Cattolica, perquisizioni e tre avvisi di garanzia dopo l'assemblea

La Gdf, che aveva già sequestrato documenti lo scorso dicembre, si è presentata nella sede di Cattolica subito dopo la fine dell'assemblea di venerdì.

L'assemblea di Cattolica, riunitasi oggi, ha approvato, con il voto favorevole e con la ampia percentuale di circa il 71% degli aventi diritto, le modifiche dello statuto secondo il testo proposto dal Consiglio di Amministrazione, e, con la percentuale di circa il 71% degli aventi diritto la proposta di trasformazione in società per azioni e conseguente adozione di un nuovo testo statutario.

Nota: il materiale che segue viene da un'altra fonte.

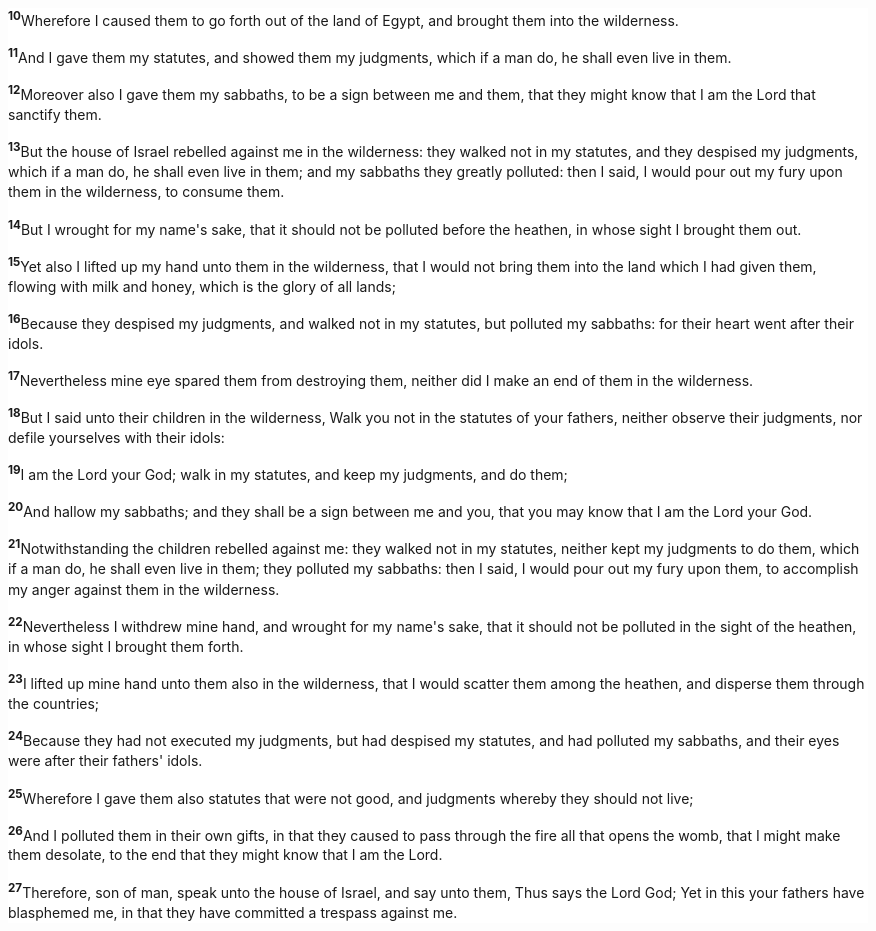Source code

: <sup>**10**</sup>Wherefore I caused them to go forth out of the land of Egypt, and brought them into the wilderness.

<sup>**11**</sup>And I gave them my statutes, and showed them my judgments, which if a man do, he shall even live in them.

<sup>**12**</sup>Moreover also I gave them my sabbaths, to be a sign between me and them, that they might know that I am the Lord that sanctify them.

<sup>**13**</sup>But the house of Israel rebelled against me in the wilderness: they walked not in my statutes, and they despised my judgments, which if a man do, he shall even live in them; and my sabbaths they greatly polluted: then I said, I would pour out my fury upon them in the wilderness, to consume them.

<sup>**14**</sup>But I wrought for my name's sake, that it should not be polluted before the heathen, in whose sight I brought them out.

<sup>**15**</sup>Yet also I lifted up my hand unto them in the wilderness, that I would not bring them into the land which I had given them, flowing with milk and honey, which is the glory of all lands;

<sup>**16**</sup>Because they despised my judgments, and walked not in my statutes, but polluted my sabbaths: for their heart went after their idols.

<sup>**17**</sup>Nevertheless mine eye spared them from destroying them, neither did I make an end of them in the wilderness.

<sup>**18**</sup>But I said unto their children in the wilderness, Walk you not in the statutes of your fathers, neither observe their judgments, nor defile yourselves with their idols:

<sup>**19**</sup>I am the Lord your God; walk in my statutes, and keep my judgments, and do them;

<sup>**20**</sup>And hallow my sabbaths; and they shall be a sign between me and you, that you may know that I am the Lord your God.

<sup>**21**</sup>Notwithstanding the children rebelled against me: they walked not in my statutes, neither kept my judgments to do them, which if a man do, he shall even live in them; they polluted my sabbaths: then I said, I would pour out my fury upon them, to accomplish my anger against them in the wilderness.

<sup>**22**</sup>Nevertheless I withdrew mine hand, and wrought for my name's sake, that it should not be polluted in the sight of the heathen, in whose sight I brought them forth.

<sup>**23**</sup>I lifted up mine hand unto them also in the wilderness, that I would scatter them among the heathen, and disperse them through the countries;

<sup>**24**</sup>Because they had not executed my judgments, but had despised my statutes, and had polluted my sabbaths, and their eyes were after their fathers' idols.

<sup>**25**</sup>Wherefore I gave them also statutes that were not good, and judgments whereby they should not live;

<sup>**26**</sup>And I polluted them in their own gifts, in that they caused to pass through the fire all that opens the womb, that I might make them desolate, to the end that they might know that I am the Lord.

<sup>**27**</sup>Therefore, son of man, speak unto the house of Israel, and say unto them, Thus says the Lord God; Yet in this your fathers have blasphemed me, in that they have committed a trespass against me.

Da parte sua, in un comunicato, il gruppo Cattolica ribadisce la "assoluta correttezza e regolarità delle operazioni assembleari oggetto dell'indagine", specificando che le due riunioni svolte nel 2020 su cui sono in corso accertamenti "sono avvenute con l'intervento di un rappresentante designato indipendente, Computershare Spa, e quindi attraverso meccanismi di raccolta e di voto soltanto informatici e senza il coinvolgimento della società e di sue strutture, donde l'impossibilità per queste di intervenire o incidere sul voto espresso dai soci". Ora "si potrà dare luogo a quanto previsto dall'accordo quadro con le Assicurazioni Generali". L'ingresso delle Generali fa seguito alle richieste dell'Ivass, l'authority sulle assicurazioni, che ha chiesto alla compagnia veronese di raccogliere in tempi brevi almeno 500 milioni di euro per rafforzare la propria solidità patrimoniale. Resta sullo sfondo il ricorso al Tribunale di Venezia presentato da 34 soci dissidenti che hanno impugnato la delibera relativa all'aumento di capitale (udienza il 17 agosto). L'intesa peraltro indica tra le condizioni sospensive dell'aumento riservato l'impugnativa dell'assemblea sulla spa.